::: Estratto fornito
04.07.2013  17:07

Riorganizzazione del servizio postale, è scontro fra i sindacati

di Glenda Venturini
La Cisl replica alle parole della Uil sulla riorganizzazione, in provincia di Arezzo, del sistema postale. "Noi non stiamo a guardare"


Sulla riorganizzazione del sistema di consegna della posta, con la cancellazione in provincia di Arezzo di 32 zone di consegna, è scontro fra sindacati. Oggi la Cisl replica infatti alla nota della Uil, con dure parole: "Noi non siamo mai stati a guardare, e non accettiamo che si offrano visioni distorte della realtà".

Parole di Daniele Mugnai, segretario territoriale SLP-CISL. "Ci sono organizzazioni sindacali che, quando l’Azienda è partita unilateralmente con la riorganizzazione del recapito, stavano a guardare senza muovere un dito e contemporaneamente firmavano, da sole, un accordo sul Premio di Risultato 'a perdere', che penalizzava la maternità e gli infortuni. Per fortuna, però, ci sono stati anche sindacati che hanno lottato, scioperato, riportato l’Azienda al tavolo, modificato il PdR ed infine firmato un accordo sul recapito che diminuisce (anche se di poco) i tagli, individua aree di crescita e trova soluzioni per ricollocare il personale in eccedenza spesso con lo sviluppo a livello C".
::::::
::: Materiale estratto
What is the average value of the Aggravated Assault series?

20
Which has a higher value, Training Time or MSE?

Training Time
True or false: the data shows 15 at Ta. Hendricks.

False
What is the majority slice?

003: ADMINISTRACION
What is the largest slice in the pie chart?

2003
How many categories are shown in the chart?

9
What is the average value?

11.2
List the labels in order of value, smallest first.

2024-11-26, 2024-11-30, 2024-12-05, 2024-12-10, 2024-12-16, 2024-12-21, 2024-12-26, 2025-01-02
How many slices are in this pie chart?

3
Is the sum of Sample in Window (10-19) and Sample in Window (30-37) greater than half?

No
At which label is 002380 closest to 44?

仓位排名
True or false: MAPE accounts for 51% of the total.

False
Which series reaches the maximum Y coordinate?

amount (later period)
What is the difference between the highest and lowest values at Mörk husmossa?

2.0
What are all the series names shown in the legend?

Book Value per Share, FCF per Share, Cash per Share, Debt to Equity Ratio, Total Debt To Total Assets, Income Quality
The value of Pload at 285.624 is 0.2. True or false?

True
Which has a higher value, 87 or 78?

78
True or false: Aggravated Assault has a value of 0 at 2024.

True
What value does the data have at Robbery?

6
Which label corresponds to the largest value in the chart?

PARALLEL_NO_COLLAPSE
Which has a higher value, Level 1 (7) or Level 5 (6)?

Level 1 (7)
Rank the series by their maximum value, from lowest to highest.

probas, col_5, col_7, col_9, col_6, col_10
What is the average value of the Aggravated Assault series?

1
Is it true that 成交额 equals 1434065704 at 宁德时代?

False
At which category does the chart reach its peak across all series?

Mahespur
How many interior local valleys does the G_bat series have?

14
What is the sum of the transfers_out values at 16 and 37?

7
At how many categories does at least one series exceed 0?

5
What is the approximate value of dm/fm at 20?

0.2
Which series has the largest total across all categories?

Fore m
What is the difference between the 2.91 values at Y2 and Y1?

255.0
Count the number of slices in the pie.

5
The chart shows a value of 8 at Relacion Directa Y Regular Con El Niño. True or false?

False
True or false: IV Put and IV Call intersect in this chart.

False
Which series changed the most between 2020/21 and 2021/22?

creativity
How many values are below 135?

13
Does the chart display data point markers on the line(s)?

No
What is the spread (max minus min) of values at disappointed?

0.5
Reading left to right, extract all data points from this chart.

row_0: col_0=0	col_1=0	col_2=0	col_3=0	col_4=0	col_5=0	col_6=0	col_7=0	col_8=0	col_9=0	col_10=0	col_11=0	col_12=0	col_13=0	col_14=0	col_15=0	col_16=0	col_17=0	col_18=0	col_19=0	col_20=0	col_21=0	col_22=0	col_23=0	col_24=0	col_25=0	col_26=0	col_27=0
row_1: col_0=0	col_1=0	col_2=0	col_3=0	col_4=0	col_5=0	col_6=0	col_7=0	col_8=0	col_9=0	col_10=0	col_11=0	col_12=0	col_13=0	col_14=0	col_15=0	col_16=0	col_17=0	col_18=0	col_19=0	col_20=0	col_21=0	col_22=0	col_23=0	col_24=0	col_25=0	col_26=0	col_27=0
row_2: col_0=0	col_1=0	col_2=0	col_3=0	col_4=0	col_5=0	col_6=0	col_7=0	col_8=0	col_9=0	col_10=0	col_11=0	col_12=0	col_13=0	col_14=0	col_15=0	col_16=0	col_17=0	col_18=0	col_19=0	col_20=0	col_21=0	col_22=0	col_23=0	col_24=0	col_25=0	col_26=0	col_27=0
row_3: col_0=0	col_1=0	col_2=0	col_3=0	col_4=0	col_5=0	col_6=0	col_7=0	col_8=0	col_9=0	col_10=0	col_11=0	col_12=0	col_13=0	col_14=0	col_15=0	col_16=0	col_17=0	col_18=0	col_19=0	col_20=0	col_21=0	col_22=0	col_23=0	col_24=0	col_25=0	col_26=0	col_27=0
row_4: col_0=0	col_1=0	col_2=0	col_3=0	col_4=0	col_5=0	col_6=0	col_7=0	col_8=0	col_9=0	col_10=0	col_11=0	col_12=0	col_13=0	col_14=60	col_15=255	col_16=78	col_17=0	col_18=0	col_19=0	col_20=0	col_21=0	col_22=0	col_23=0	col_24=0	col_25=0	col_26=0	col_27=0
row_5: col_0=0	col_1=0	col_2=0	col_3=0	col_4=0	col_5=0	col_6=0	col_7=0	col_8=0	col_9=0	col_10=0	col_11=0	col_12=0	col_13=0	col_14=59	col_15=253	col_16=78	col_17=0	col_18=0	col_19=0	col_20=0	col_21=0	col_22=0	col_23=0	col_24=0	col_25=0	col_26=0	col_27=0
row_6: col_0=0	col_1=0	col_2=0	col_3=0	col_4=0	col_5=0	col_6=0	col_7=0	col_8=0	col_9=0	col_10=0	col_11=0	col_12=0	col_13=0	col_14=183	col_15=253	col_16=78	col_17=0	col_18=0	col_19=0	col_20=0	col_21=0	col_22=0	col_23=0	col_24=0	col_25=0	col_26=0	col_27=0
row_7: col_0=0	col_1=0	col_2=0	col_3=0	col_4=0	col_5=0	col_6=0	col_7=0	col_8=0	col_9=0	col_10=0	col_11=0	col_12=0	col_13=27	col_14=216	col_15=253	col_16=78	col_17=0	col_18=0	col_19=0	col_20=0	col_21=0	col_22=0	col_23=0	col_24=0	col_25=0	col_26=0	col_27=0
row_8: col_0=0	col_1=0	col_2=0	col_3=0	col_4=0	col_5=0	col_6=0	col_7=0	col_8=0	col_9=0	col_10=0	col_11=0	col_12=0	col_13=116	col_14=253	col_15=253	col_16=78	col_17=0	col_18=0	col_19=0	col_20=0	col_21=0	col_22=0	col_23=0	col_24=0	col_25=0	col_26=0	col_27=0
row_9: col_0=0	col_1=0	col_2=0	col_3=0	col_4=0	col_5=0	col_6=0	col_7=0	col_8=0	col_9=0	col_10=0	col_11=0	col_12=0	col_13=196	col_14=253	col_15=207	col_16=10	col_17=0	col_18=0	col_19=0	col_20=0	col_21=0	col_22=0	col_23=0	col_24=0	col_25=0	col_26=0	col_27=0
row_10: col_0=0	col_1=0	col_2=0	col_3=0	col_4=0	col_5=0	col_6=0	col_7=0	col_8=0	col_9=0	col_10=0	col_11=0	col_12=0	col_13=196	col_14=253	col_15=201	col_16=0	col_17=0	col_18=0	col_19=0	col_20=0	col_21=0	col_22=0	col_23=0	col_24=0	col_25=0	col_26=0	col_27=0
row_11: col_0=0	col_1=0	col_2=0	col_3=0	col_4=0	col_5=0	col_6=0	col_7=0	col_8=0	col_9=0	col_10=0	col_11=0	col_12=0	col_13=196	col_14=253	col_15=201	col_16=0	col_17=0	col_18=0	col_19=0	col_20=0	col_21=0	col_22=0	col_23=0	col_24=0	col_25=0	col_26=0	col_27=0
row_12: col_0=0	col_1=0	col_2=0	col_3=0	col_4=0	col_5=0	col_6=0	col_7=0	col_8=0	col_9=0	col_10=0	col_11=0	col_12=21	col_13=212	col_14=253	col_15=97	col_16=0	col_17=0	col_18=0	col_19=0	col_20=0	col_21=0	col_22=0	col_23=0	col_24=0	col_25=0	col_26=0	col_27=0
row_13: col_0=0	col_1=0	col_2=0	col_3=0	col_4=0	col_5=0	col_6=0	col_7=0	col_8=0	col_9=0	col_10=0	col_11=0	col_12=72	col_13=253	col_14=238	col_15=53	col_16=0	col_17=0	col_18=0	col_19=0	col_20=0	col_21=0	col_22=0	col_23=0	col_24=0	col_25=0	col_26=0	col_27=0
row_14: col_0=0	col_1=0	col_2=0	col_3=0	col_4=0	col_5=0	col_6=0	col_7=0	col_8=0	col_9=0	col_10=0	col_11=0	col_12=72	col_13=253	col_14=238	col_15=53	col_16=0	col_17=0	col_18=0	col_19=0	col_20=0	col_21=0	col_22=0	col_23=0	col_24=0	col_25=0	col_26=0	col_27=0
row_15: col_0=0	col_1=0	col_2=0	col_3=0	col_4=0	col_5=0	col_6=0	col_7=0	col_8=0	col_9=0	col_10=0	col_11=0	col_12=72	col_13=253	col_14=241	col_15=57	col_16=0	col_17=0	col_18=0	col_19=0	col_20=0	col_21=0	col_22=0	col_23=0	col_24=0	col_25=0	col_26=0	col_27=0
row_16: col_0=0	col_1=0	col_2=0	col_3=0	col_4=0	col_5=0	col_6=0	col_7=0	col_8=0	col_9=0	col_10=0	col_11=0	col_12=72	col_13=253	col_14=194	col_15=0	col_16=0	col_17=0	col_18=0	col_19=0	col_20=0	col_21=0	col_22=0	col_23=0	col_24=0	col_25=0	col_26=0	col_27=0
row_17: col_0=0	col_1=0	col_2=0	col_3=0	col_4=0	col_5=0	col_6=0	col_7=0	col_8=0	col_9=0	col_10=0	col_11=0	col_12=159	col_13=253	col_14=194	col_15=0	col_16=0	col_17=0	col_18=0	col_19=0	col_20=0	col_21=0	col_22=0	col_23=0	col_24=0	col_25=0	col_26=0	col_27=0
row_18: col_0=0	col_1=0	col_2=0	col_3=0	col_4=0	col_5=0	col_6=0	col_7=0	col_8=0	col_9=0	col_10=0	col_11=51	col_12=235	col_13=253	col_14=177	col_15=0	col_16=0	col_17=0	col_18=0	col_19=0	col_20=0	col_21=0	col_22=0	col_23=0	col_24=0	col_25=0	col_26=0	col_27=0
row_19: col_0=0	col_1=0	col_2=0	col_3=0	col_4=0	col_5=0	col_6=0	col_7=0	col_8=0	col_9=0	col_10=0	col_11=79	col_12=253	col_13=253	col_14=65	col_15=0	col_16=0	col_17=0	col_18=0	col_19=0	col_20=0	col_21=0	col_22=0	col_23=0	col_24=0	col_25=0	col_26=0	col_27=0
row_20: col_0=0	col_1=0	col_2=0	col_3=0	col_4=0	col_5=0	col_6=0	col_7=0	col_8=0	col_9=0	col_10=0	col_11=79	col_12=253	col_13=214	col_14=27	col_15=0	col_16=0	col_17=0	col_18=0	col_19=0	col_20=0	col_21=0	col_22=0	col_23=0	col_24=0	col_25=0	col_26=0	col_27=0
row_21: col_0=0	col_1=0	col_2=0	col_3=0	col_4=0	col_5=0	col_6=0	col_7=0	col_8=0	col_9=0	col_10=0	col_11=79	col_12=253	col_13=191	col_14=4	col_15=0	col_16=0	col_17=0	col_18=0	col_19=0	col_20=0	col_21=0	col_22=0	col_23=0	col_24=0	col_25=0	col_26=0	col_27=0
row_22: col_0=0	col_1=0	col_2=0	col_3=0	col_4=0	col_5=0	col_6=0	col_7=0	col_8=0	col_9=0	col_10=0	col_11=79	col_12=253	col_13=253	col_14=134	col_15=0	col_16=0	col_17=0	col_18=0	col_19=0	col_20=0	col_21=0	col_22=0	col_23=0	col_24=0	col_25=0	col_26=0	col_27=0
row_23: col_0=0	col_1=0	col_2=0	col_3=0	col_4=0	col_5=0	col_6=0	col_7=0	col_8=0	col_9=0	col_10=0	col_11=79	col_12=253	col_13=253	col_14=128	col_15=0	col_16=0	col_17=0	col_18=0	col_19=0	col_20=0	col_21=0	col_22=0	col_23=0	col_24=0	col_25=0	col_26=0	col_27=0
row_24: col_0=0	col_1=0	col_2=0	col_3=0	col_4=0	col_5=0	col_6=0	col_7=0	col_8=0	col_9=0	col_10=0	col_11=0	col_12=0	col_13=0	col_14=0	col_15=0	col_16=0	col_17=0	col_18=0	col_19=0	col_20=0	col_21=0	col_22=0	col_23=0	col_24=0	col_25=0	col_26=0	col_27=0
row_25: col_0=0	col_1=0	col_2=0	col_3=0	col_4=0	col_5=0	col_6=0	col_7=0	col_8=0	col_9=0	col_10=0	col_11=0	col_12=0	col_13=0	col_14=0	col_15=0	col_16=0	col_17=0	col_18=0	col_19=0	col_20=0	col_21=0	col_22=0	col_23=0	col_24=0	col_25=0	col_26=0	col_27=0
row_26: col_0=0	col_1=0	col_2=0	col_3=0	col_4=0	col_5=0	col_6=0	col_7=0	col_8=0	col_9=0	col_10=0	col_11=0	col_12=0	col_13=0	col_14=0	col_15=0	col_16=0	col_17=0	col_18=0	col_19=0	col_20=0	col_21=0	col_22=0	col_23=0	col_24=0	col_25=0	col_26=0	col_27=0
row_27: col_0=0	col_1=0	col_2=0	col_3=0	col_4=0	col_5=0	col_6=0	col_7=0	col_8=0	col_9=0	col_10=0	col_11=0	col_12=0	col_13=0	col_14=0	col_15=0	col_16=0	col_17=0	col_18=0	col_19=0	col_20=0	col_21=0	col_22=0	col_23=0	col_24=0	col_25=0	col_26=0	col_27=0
::::::
#### [Problemi da risolvere]
1. Secondo l'articolo sulla riorganizzazione del servizio postale, quante zone di consegna vengono cancellate in provincia di Arezzo?
2. Prosegui, per favore, l'articolo sulla riorganizzazione del servizio postale a partire dalla sua ultima frase.

#### [Risposte per compito]
1. 32 zone di consegna.

2.
Riferendosi alla Uil, Mugnai parla di sindacato "che prova a fare un po’ di rumore tra la gente, con i volantini, nei giornali e nelle televisioni senza, tuttavia, proporre alcuna soluzione alternativa nelle sedi opportune. Un fragoroso silenzio anche nelle trattative, sia a Roma che a Firenze dove partecipano solo come osservatori. Le assemblee in solitario sono state una scelta politica di quel sindacato, e non certo una nostra volontà; probabilmente da soli hanno potuto meglio raccontare quello che, a ciascun lavoratore, avrebbe fatto piacere sentire".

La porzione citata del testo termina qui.